(TASK DESCRIPTION)
Your response should reproduce every line of the entries that contains the word "middle".
[[ THE INPUT open ]]
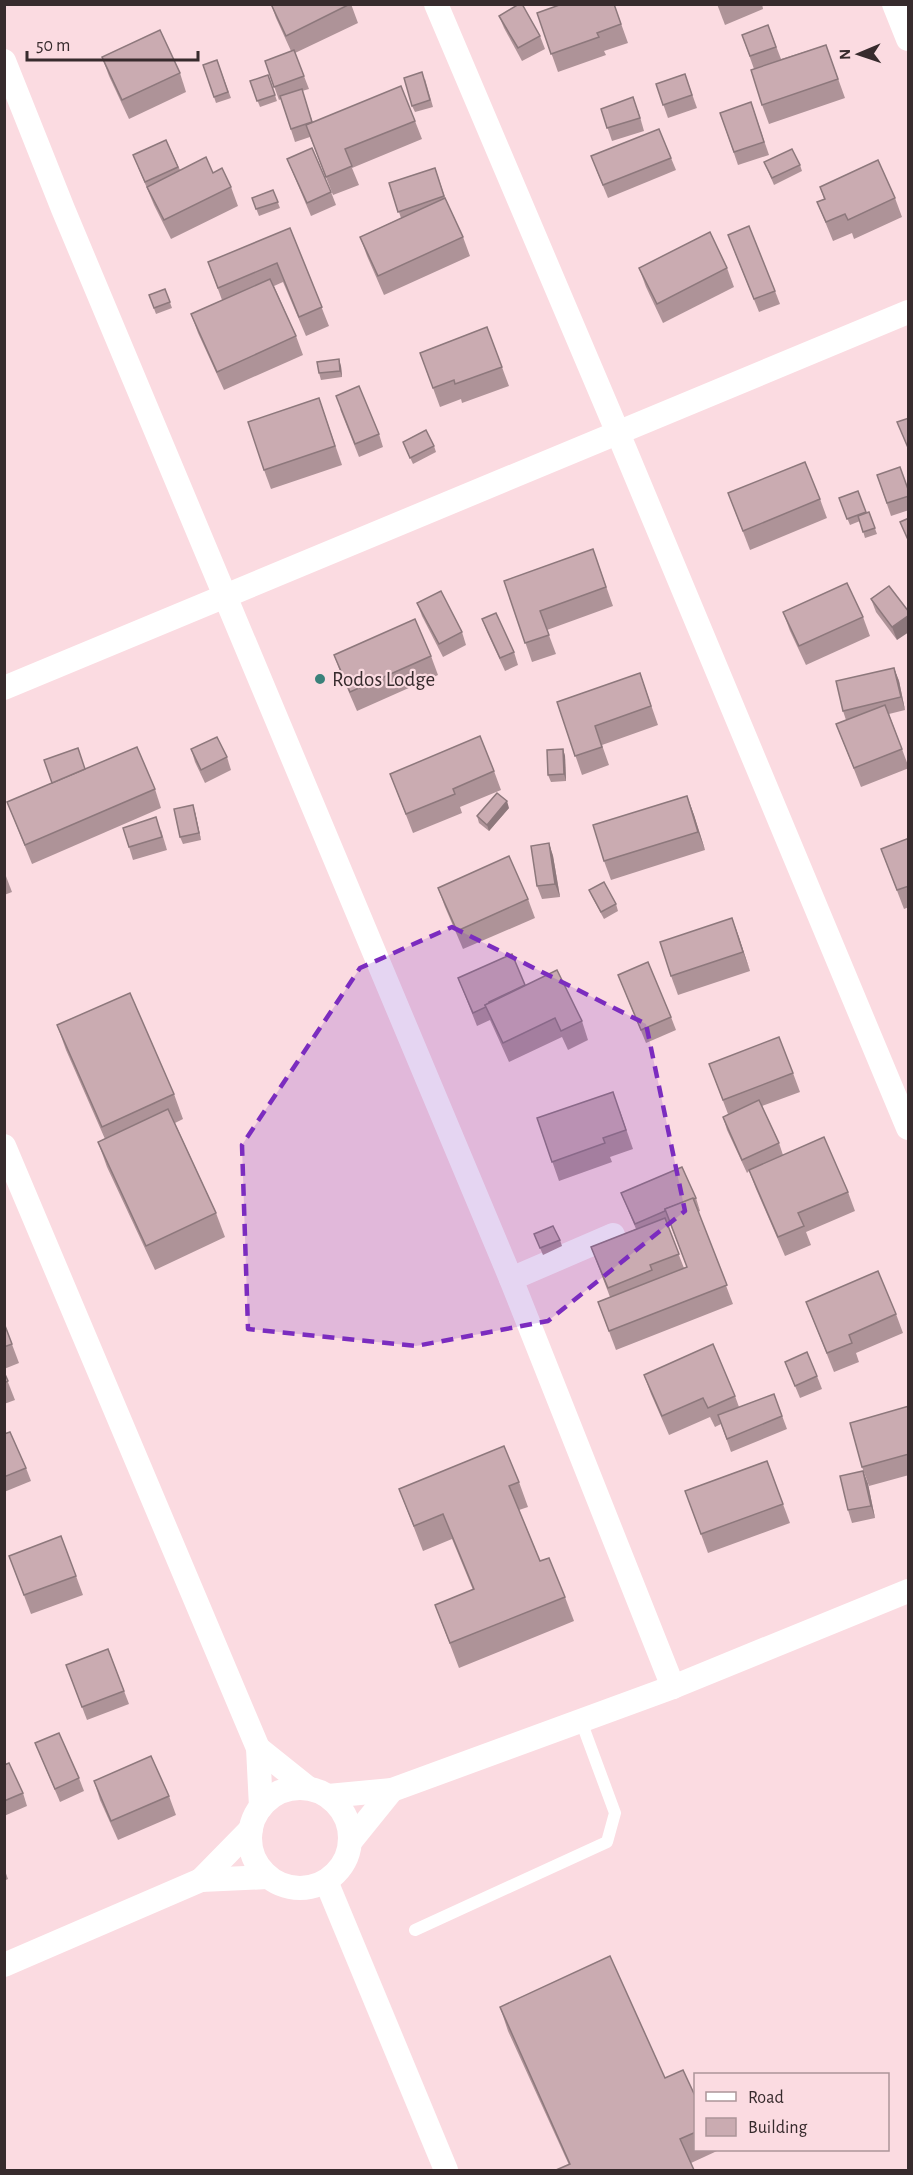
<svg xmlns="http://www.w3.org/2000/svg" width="913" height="2175" font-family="'Alegreya Sans',sans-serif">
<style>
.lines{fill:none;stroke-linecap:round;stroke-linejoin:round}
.service{stroke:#fff;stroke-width:12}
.minor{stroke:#fff;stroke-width:24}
.wall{fill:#ae9398;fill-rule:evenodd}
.shaded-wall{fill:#8d787c}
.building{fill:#caabb1;stroke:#8d787c;stroke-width:1.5}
.marked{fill:#7b2cbf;fill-opacity:0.2;stroke:#7b2cbf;stroke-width:4.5;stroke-dasharray:12 8;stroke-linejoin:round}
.poi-dot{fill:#3a817a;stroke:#fbdbe1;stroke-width:2}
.labels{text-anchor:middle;stroke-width:4.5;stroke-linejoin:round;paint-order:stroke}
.poi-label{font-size:21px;fill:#372b2d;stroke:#fbdbe1;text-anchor:start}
</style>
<rect width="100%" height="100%" fill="#fbdbe1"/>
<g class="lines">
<path class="service" d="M415 1930 607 1842 615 1813 581 1721"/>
<g class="minor">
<path d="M436 4 618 433 908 1128"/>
<path d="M894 4 908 39"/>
<path d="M4 61 63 209 511 1279 673 1687"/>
<path d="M4 688 908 312"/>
<path d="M4 1146 258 1748 261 1807"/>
<path d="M511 1279 613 1235"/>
<path d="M258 1748 308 1788"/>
<circle cx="300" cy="1838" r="50"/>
<path d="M328 1796 392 1790 673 1687 908 1591"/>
<path d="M350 1842 392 1790"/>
<path d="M201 1880 251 1829"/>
<path d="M326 1881 446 2170"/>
<path d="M4 1965 201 1880 268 1877"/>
</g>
</g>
<g class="wall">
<path d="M271 4H351L358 23 295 53 309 89 302 91 313 123 415 121 422 139 352 168 359 185 333 195 310 137 295 142 281 99 279 100 265 61 291 51 276 18Z"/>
<path d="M614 4 628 43 604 51 606 55 558 72 537 13Z"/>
<path d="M717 4H762L763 9 725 25Z"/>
<path d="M499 16 540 36 545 49 522 61 504 28Z"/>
<path d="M768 25 781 59 826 45 845 98 769 124 762 105 754 69 742 35Z"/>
<path d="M102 57 180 73 186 92 129 119 109 76Z"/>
<path d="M217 60 231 98 216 103 203 65Z"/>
<path d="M685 74 697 108 668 118 656 84Z"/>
<path d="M268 75 277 101 260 107 250 81Z"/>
<path d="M425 79 433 107 415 112 412 106Z"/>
<path d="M751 102 769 155 738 165 720 113Z"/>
<path d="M601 109 638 110 644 131 612 141Z"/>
<path d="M166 140 180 170 213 173 231 187 238 206 171 239 154 205 133 155Z"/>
<path d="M671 158 676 170 608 198 596 169Z"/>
<path d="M287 159 331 192 336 205 311 216Z"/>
<path d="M764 162 800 165 802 171 774 185Z"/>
<path d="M435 168 446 200 463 237 470 256 384 295 367 256 360 237 401 218 389 183Z"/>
<path d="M820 187 895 198 902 217 854 239 852 233 833 241 817 202 824 199Z"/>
<path d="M273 190 280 208 259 216 252 198Z"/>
<path d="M290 228 329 326 306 336 283 282 274 286 296 336 303 355 224 390 198 333 191 314 222 300 208 262Z"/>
<path d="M733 248 775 291 780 304 759 312Z"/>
<path d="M639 268H727L734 287 663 323 646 287Z"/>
<path d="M165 289 172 308 156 314 149 295Z"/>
<path d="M487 327 509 386 462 403 461 399 440 407 420 353Z"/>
<path d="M341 366 342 377 321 380 319 373Z"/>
<path d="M319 398 342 465 271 489 264 470Z"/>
<path d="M340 409 379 434 383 447 359 457Z"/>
<path d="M403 442 434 446 436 452 413 464Z"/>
<path d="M877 475 909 491V510L891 516Z"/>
<path d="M858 491 866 513 869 512 877 534 865 538 860 521 850 525 839 498Z"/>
<path d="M728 493 820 499 827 518 750 550Z"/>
<path d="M593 549 613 606 547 630 556 654 532 662 504 581Z"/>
<path d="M889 586 897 640 876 612 871 599Z"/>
<path d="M417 603 462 632 466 645 443 657 422 616Z"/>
<path d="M783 612 863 617 870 636 806 665 790 631Z"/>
<path d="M482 619 514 652 518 665 505 671 487 632Z"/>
<path d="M334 655 431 656 438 675 357 711 341 674Z"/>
<path d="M894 668 899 681 905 710 889 714 909 768 861 787 836 724 846 720 843 711Z"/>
<path d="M640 673 658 725 602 745 609 765 582 775 557 702Z"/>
<path d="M191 749 227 757 231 770 205 783 195 762Z"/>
<path d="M563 749 565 756 566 781 551 782 548 775Z"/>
<path d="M85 769 155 789 161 808 32 864 7 802Z"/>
<path d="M494 771 501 790 460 807 462 813 413 833 390 774Z"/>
<path d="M687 796 694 815 705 850 611 880 604 861Z"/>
<path d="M509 808 489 831 479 823 477 816Z"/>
<path d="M195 812 201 840 183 844 180 837Z"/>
<path d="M161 830 167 850 133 860 129 847Z"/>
<path d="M909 838V907L904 909 881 849Z"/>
<path d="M549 843 553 856 560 897 542 899 537 886Z"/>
<path d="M4 871 12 892 4 895Z"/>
<path d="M438 888 528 899 535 918 463 949 445 907Z"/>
<path d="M589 890 616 904 618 911 604 919 592 897Z"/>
<path d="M732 918 750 971 678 995 671 976Z"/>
<path d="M618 975 671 1017 676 1030 646 1043Z"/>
<path d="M458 978 525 985 582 1021 588 1040 568 1050 562 1037 509 1062 490 1020 477 1026Z"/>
<path d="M57 1025 174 1094 183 1119 175 1123 216 1213 225 1237 155 1270 107 1167 98 1142 105 1139 66 1050Z"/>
<path d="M709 1064 793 1073 800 1092 762 1106 779 1143 783 1155 848 1192 855 1211 806 1232 811 1245 785 1256 756 1189 749 1171 747 1173 727 1130 723 1117 728 1114Z"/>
<path d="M620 1111 633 1149 610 1157 612 1162 559 1181 537 1118Z"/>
<path d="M621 1193 696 1198 700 1211 698 1212 733 1304 616 1350 598 1302 610 1297 591 1247 636 1229ZM670 1224 687 1267 684 1268 667 1225Z"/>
<path d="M534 1234 560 1240 562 1246 543 1255Z"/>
<path d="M806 1302 896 1314 903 1333 856 1353 859 1362 834 1372Z"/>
<path d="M4 1323 19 1363 4 1369Z"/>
<path d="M785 1362 817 1376 822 1389 800 1398Z"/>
<path d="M4 1372 15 1400 4 1404Z"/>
<path d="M644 1375 735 1396 739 1407 774 1394 787 1429 731 1452 721 1424 715 1427 710 1417 669 1435 651 1394Z"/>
<path d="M909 1406V1475L869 1486 862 1467Z"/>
<path d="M4 1434 26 1468 31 1481 4 1492Z"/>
<path d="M767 1461 790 1523 708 1553 685 1491Z"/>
<path d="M863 1471 868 1484 875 1518 852 1523 848 1510Z"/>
<path d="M519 1482 528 1507 519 1510 540 1561 565 1597 574 1621 459 1668 435 1605 473 1590 452 1539 423 1551 399 1489Z"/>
<path d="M9 1556 76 1576 83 1595 31 1614Z"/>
<path d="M108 1649 129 1704 87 1720 66 1665Z"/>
<path d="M35 1743 79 1778 84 1791 60 1802Z"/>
<path d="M4 1765 23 1793 27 1806 4 1816Z"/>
<path d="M94 1781 169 1796 176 1815 118 1840 100 1800Z"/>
<path d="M4 1868 8 1879 4 1881Z"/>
<path d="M500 2007 665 2078 696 2098V2150H717V2151L691 2163 569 2165 508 2031Z"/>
</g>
<g class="shaded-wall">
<path d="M339 359 341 366 342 377 340 371Z"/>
<path d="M909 615V632L897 640 892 627Z"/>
<path d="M894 668 899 681 905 710 901 697Z"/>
<path d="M563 749 565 756 566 781 564 774Z"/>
<path d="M687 796 694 815 705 850 698 832Z"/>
<path d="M507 801 509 808 489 831 487 825Z"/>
<path d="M193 805 195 812 201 840 199 833Z"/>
<path d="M549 843 553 856 560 897 555 884Z"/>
<path d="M732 918 739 937 750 971 743 952Z"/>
<path d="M863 1471 868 1484 875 1518 871 1506Z"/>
</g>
<g class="building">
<path d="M271 4H350L286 36Z"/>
<path d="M519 4H522L540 36 518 48 499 16Z"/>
<path d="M562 4H614L621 24 597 33 599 37 551 54 537 13Z"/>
<path d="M768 25 776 47 750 56 742 35Z"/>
<path d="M160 30 180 73 122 100 102 57Z"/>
<path d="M826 45 838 79 762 105 751 70Z"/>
<path d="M294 50 304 76 274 87 265 61Z"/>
<path d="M217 60 228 92 214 97 203 65Z"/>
<path d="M422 72 430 100 412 106 404 78Z"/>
<path d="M685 74 692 95 663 105 656 84Z"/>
<path d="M268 75 275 95 257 101 250 81Z"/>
<path d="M401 86 415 121 345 149 352 166 326 177 306 125Z"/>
<path d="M302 89 312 122 291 129 280 96Z"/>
<path d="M633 97 640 118 607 128 601 109Z"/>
<path d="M751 102 764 142 734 152 720 113Z"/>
<path d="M659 129 671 158 603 185 591 156Z"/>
<path d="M166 140 178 167 145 182 133 155Z"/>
<path d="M312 148 331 192 307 203 287 159Z"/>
<path d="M792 149 800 165 772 178 764 162Z"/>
<path d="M206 157 213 173 222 168 231 187 164 220 147 187Z"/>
<path d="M878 160 895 198 848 220 845 214 826 222 817 202 825 199 820 187Z"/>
<path d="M435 168 444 196 398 212 389 183Z"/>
<path d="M273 190 278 202 256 209 252 198Z"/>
<path d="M445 198 463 237 378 276 360 237Z"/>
<path d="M749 226 775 291 754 299 728 235Z"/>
<path d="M290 228 322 307 299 317 277 263 218 288 208 262Z"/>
<path d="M710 232 727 268 657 304 639 268Z"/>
<path d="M270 279 296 336 217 372 191 314Z"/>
<path d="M165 289 170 302 154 308 149 295Z"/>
<path d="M487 327 502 367 455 384 454 380 433 388 420 353Z"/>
<path d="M339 359 340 371 319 373 317 362Z"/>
<path d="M359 386 379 434 355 444 336 396Z"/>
<path d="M319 398 335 446 264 470 248 422Z"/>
<path d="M909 418V450L897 422Z"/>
<path d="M426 430 434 446 410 458 403 442Z"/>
<path d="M805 462 820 499 743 531 728 493Z"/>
<path d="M900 467 909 492V496L887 503 877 475Z"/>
<path d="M858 491 866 512 847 519 839 498Z"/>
<path d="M869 512 875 528 863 532 858 516Z"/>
<path d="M909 518V542L900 522Z"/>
<path d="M593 549 606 587 540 611 549 635 525 643 504 581Z"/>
<path d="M847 583 863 617 799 646 783 612Z"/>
<path d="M889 586 909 612V615L892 627 871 599Z"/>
<path d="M441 591 462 632 439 644 417 603Z"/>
<path d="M496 613 514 652 500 658 482 619Z"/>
<path d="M415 619 431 656 350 692 334 655Z"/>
<path d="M894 668 901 697 843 711 836 681Z"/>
<path d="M640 673 651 706 595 726 602 747 575 756 557 702Z"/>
<path d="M885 705 902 749 854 768 836 724Z"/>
<path d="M480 736 494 771 453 789 455 794 406 814 390 774Z"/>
<path d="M217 737 227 757 201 770 191 749Z"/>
<path d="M137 747 155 789 25 845 7 802Z"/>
<path d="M78 748 85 769 52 783 44 760Z"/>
<path d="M563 749 564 774 548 775 547 750Z"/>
<path d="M497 793 507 801 487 825 477 816Z"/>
<path d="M687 796 698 832 604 861 593 825Z"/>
<path d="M193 805 199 833 180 837 174 809Z"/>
<path d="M156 817 162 837 129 847 123 828Z"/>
<path d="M909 838V886L897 890 881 849Z"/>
<path d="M549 843 555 884 537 886 531 846Z"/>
<path d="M509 856 528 899 457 931 438 888Z"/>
<path d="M604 882 616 904 601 912 589 890Z"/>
<path d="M732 918 743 952 671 976 660 942Z"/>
<path d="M512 954 525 985 489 1002V1003L485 1005 486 1007 473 1013 458 978Z"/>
<path d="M648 962 671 1017 641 1030 618 975Z"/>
<path d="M557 970 582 1021 561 1031 555 1018 503 1043 485 1005Z"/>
<path d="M130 993 174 1094 102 1127 57 1025Z"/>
<path d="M779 1037 793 1073 723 1100 709 1064Z"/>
<path d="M613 1092 626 1130 603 1138 605 1143 552 1162 537 1118Z"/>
<path d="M759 1100 779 1143 742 1160 723 1117Z"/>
<path d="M168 1109 216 1213 146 1246 98 1142Z"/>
<path d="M824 1137 848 1192 798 1213 804 1226 778 1237 749 1170Z"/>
<path d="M682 1167 696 1198 665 1209V1211L635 1224 621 1193Z"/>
<path d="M693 1198 727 1285 609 1331 598 1302 687 1267 665 1209Z"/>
<path d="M665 1218 679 1254 650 1265 652 1270 608 1288 591 1247Z"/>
<path d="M553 1226 560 1240 540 1248 534 1234Z"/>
<path d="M878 1271 896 1314 849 1335 852 1343 827 1353 806 1302Z"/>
<path d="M4 1323 12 1344 4 1347Z"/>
<path d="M713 1344 735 1396 708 1408 703 1398 662 1416 644 1375Z"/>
<path d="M807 1352 817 1376 795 1386 785 1362Z"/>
<path d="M4 1372 8 1381 4 1383Z"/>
<path d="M774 1394 782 1416 727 1439 718 1415Z"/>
<path d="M909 1406V1454L862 1467 850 1423Z"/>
<path d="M10 1432 26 1468 4 1477V1434Z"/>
<path d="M504 1446 519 1482 509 1486 540 1561 549 1558 565 1597 450 1643 435 1605 474 1589 443 1514 414 1526 399 1489Z"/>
<path d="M767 1461 783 1504 701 1534 685 1491Z"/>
<path d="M863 1471 871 1506 848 1510 840 1476Z"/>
<path d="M61 1536 76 1576 24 1595 9 1556Z"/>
<path d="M108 1649 124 1691 82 1707 66 1665Z"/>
<path d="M59 1733 79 1778 55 1789 35 1743Z"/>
<path d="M151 1756 169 1796 111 1821 94 1781Z"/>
<path d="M9 1763 23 1793 4 1801V1765Z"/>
<path d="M610 1956 665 2078 683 2070 696 2098V2132L680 2139 694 2170H556L570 2164 500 2007Z"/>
</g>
<path class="marked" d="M452 927 646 1024 685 1211 548 1321 416 1346 248 1329 242 1145 360 968Z"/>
<circle class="poi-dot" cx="320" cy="679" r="6"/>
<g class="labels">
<g class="poi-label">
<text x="332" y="686">Rodos Lodge</text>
</g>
</g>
<rect width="913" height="2175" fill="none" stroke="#372b2d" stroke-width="12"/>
<rect x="694" y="2073" width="195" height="78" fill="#fbdbe1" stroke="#ad9599" stroke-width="1.5"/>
<rect x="706" y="2092" width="30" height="9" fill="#ffffff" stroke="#ad9599" stroke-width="1.5"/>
<text x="748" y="2103" font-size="18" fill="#372b2d">Road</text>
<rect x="706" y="2118" width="30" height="18" fill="#caabb1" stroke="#ad9599" stroke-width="1.5"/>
<text x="748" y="2133" font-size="18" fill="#372b2d">Building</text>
<g transform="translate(859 54) rotate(268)" stroke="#fbdbe1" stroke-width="4.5" paint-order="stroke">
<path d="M0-4.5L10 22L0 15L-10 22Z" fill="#372b2d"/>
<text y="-9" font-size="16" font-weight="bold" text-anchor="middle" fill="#372b2d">N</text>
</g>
<path d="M27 51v9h171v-9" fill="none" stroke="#372b2d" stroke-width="3"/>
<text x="36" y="51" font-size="18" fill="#372b2d" stroke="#fbdbe1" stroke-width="4.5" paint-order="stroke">50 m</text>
</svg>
[[ THE INPUT closed ]]
(SOLVED PROBLEM)
.labels{text-anchor:middle;stroke-width:4.5;stroke-linejoin:round;paint-order:stroke}
<text y="-9" font-size="16" font-weight="bold" text-anchor="middle" fill="#372b2d">N</text>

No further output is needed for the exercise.